In diesen medial turbulenten Zeiten wurde jüngst sogar das Grimme-Institut selbst Thema – ausgerechnet mit Kritik aus den eigenen Reihen. In einem offenen Brief im November 2022 bemängelte der Verein der Freunde des Adolf-Grimme-Preises, es sei zu wenig aus dem Institut zur Entwicklung und Zukunft des öffentlich-rechtlichen Rundfunks zu hören.

Dem Grimme-Institut ist es zu wünschen, dass es in diesen bewegten und bewegenden Zeiten nicht nur für das Thema des öffentlich-rechtlichen Rundfunks zu alter Stärke zurückfindet.
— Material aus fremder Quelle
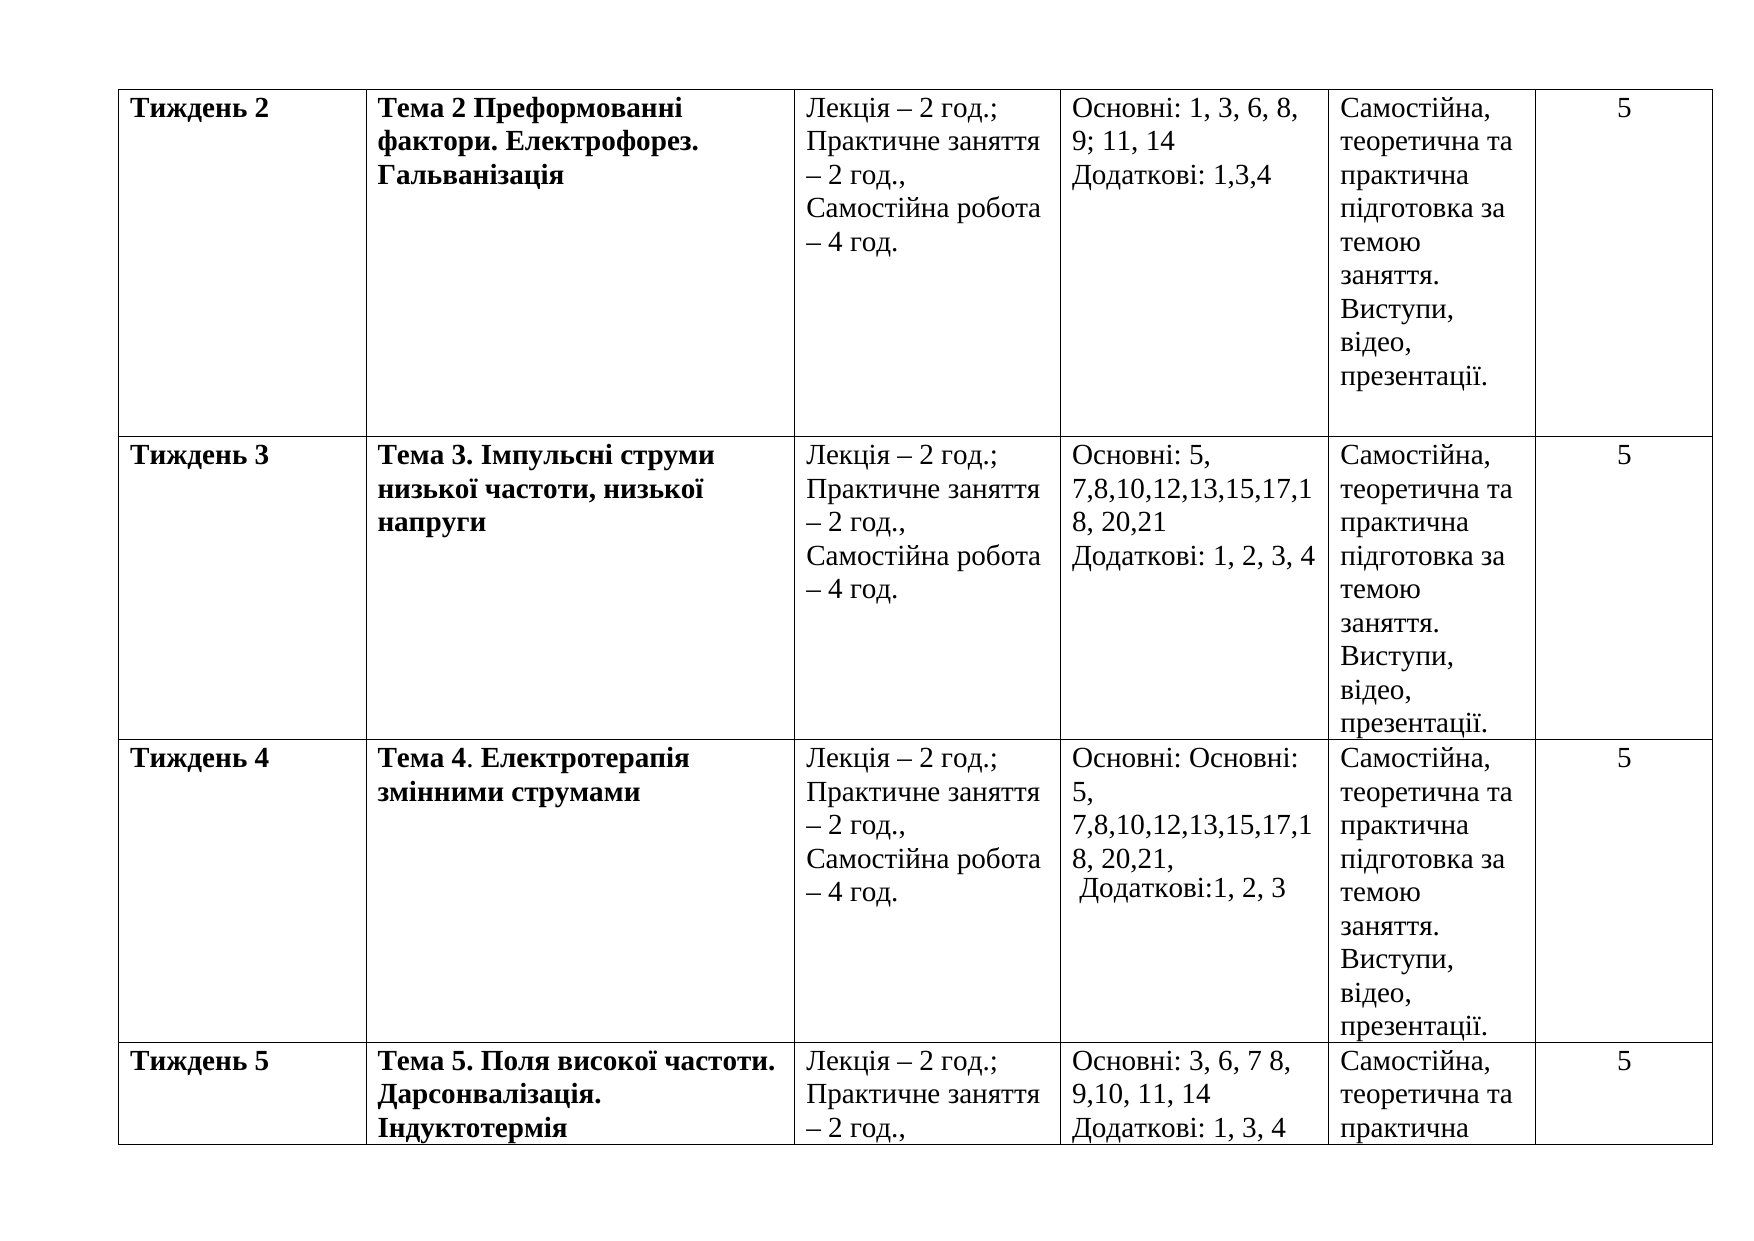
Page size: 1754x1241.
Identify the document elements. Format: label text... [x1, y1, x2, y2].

table_cell Лекція – 2 год.; Практичне заняття – 2 год., Самостійна робота – 4 год. [795, 90, 1060, 436]
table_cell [1329, 1043, 1535, 1144]
table_cell Основні: 5, 7,8,10,12,13,15,17,18, 20,21 Додаткові: 1, 2, 3, 4 [1061, 437, 1328, 739]
table_cell Тиждень 2 [119, 90, 366, 436]
table_cell Самостійна, теоретична та практична підготовка за темою заняття. Виступи, відео, презентації. [1329, 437, 1535, 739]
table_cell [795, 1043, 1060, 1144]
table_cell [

Direktorin Gerlach kann sich eine weitere Amtszeit vorstellen. Aktuell muss sie Finanzlöcher stopfen, um die 21 Vollzeitstellen halten zu können. Das bindet natürlich Ressourcen und Kräfte, darf das Grimme-Institut aber nicht derart paralysieren, dass die Nabelschau Weitblick, Einblick und Ausblick aufs Mediengeschehen behindert, ja verhindert. Das Institut muss mehr als einmal im Jahr von innen nach außen strahlen.